Retype everything in the records from the line containing "### Computation graphs" down to the line containing "By default, when", keeping both of those lines.

*** Supplied data ***

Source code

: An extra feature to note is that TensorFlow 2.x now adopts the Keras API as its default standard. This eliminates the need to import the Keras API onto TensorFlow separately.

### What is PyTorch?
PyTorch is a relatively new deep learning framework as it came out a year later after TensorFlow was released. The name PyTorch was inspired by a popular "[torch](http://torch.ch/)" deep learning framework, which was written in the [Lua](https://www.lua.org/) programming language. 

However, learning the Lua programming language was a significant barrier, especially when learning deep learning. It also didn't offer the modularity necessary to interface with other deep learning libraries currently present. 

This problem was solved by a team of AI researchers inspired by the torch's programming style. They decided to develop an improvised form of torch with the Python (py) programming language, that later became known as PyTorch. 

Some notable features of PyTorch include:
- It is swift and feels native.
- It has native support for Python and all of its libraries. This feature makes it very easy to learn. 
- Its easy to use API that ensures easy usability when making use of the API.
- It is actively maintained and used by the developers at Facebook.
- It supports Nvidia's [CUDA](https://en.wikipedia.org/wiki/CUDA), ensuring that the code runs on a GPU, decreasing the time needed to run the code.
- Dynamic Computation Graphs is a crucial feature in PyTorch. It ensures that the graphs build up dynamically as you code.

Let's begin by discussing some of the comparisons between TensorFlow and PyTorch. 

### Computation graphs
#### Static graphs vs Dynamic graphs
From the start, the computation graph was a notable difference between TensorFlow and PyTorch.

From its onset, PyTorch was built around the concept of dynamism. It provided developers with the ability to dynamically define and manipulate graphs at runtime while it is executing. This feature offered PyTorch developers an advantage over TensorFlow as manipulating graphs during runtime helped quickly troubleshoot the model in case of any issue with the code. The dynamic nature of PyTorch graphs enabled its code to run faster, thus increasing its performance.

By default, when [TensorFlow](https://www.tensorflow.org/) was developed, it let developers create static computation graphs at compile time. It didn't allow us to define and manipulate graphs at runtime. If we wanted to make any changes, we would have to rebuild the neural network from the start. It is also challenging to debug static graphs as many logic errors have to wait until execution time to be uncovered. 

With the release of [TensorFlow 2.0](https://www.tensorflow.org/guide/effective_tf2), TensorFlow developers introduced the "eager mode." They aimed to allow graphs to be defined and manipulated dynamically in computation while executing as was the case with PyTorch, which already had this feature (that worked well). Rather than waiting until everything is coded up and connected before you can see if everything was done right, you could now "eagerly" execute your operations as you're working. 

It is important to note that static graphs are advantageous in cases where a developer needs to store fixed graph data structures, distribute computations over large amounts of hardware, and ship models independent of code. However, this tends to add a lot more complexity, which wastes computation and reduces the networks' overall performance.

*** End of Supplied data ***

**Task output**.
### Computation graphs
#### Static graphs vs Dynamic graphs
From the start, the computation graph was a notable difference between TensorFlow and PyTorch.

From its onset, PyTorch was built around the concept of dynamism. It provided developers with the ability to dynamically define and manipulate graphs at runtime while it is executing. This feature offered PyTorch developers an advantage over TensorFlow as manipulating graphs during runtime helped quickly troubleshoot the model in case of any issue with the code. The dynamic nature of PyTorch graphs enabled its code to run faster, thus increasing its performance.

By default, when [TensorFlow](https://www.tensorflow.org/) was developed, it let developers create static computation graphs at compile time. It didn't allow us to define and manipulate graphs at runtime. If we wanted to make any changes, we would have to rebuild the neural network from the start. It is also challenging to debug static graphs as many logic errors have to wait until execution time to be uncovered. 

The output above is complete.